Bu bağlamda Rusya’ya yönelik baskılar artacağa benziyor. Hafta sonu Suudi Arabistan, Cidde kentinde Ukrayna’da barışın sağlanmasıyla ilgili bir konferansa ev sahipliği yapmaya hazırlanıyor.
Konferansta Ukrayna’nın toprak bütünlüğünü koruyan, Rusya’nın işgal bölgelerinden çekilmesini öngören 10 maddelik barış planı için destek araması bekleniyor.
DÜNYANIN SABRI TAŞIYOR MU
Bu defa haziran ayında Kopenhag’da yapılan ilk tur görüşmelere temsilci yollamayan Çin’in de katılım göstereceği belirtiliyor. Şunu da hatırlamakta fayda var: Pekin’in hazırladığı 12 maddelik barış planı Kiev’de kabul görmemişti.
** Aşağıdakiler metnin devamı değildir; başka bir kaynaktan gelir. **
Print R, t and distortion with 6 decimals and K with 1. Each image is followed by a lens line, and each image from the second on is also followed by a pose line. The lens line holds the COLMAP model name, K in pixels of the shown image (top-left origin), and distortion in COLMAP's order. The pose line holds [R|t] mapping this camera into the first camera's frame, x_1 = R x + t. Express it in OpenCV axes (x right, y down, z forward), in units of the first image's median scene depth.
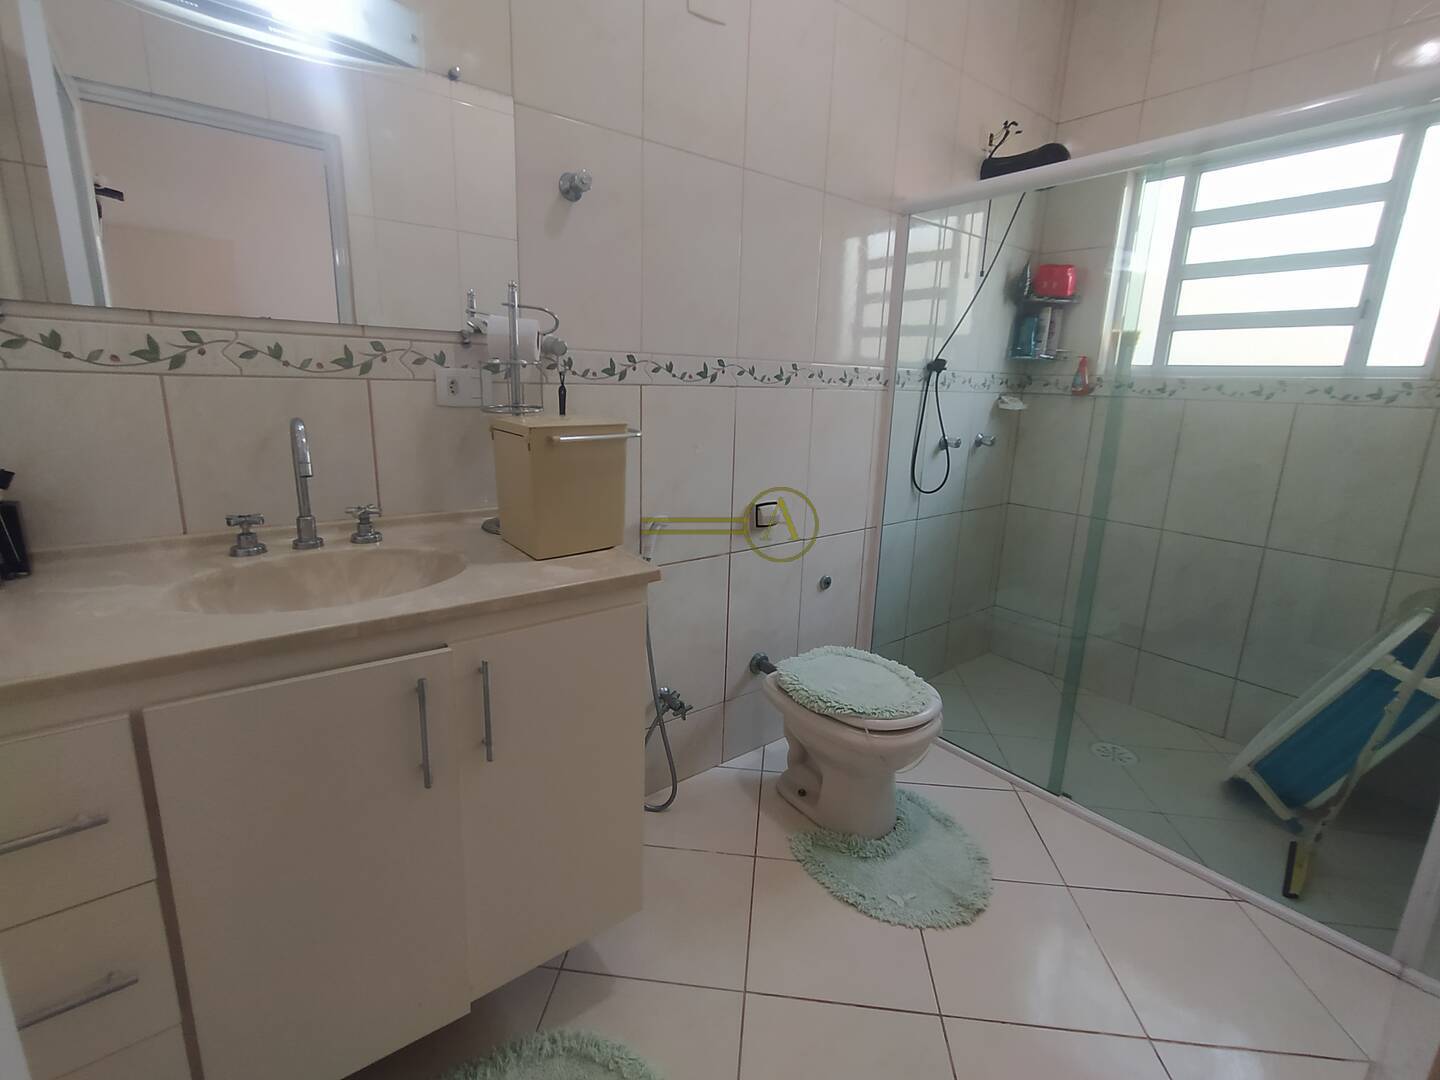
lens RADIAL K [[656.5, 0, 712.0], [0, 656.5, 535.8], [0, 0, 1]] dist [-0.007027, 0.004690]
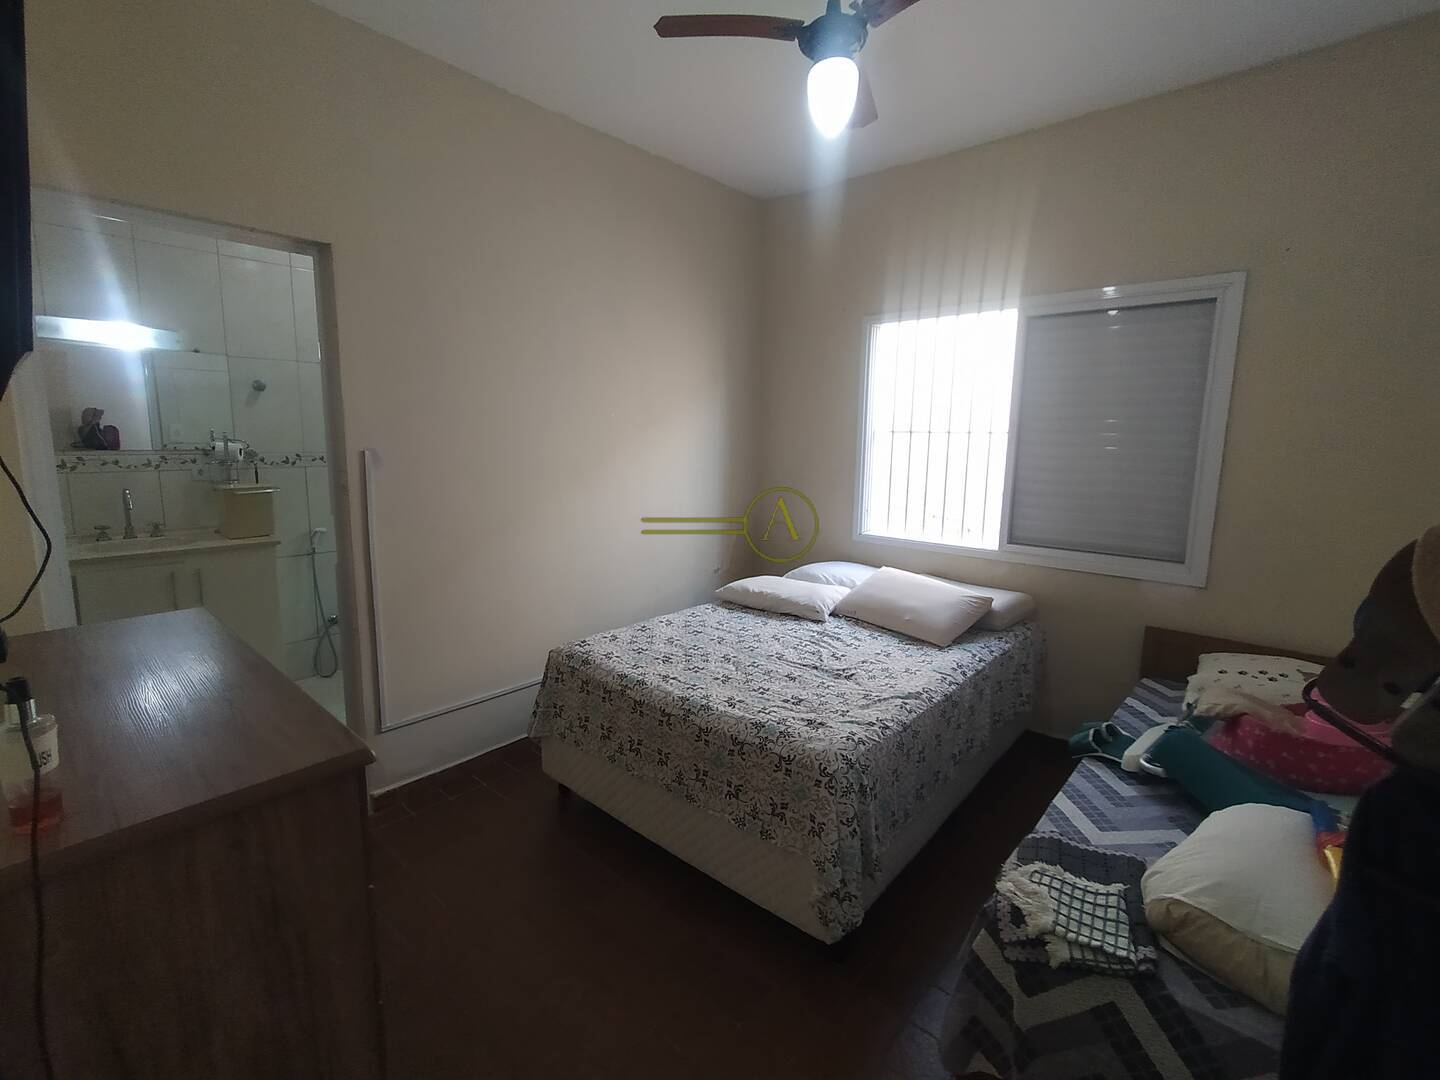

Rusya’ya daha yakın durmakla itham edilen Çin’in ABD, AB gibi Ukrayna yanlısı taraflarla aynı platformda bir araya gelmesi Moskova için de kaydadeğer bir gelişme olacaktır.
Ayrıca, Rusya’ya yönelik yaptırımlara katılmayan Hindistan, Brezilya, Güney Afrika gibi ülkelerin katılacak olması da Kremlin yönetimine yönelik sabrın giderek tükenmeye başladığı şeklinde değerlendirilebilir.
RUSYASIZ ÇÖZÜM OLUR MU
ABD’yi Ulusal Güvenlik Danışmanı Jake Sullivan’ın temsil etmesi beklenen Ukrayna Barış Konferansı’na Türkiye’den Cumhurbaşkanı Başdanışmanı Büyükelçi Akif Çağatay Kılıç’ın katılım göstermesi planlanıyor.
Ukrayna savaşının tarafı Rusya ise görüşmelere davet edilmiş değil. Meksika mesela Rusya davetli olmadığı için konferansı boykot edeceğini açıkladı.
Cidde’de hedef, önümüzdeki aylarda Rusya’nın da katılım sağlayacağı bir liderler zirvesine altyapı hazırlamak gibi duruyor.
Ancak Moskova’nın dışlandığı bir konferansın ne kadar başarılı olacağı elbette şüpheli.
Öte yandan ABD, AB, Çin, Türkiye, Hindistan, Brezilya gibi siyasi güçlerin Ukrayna savaşına çözüm bulmak için bir araya gelmesi Kremlin üzerindeki baskıları arttırma potansiyeline sahip olacaktır.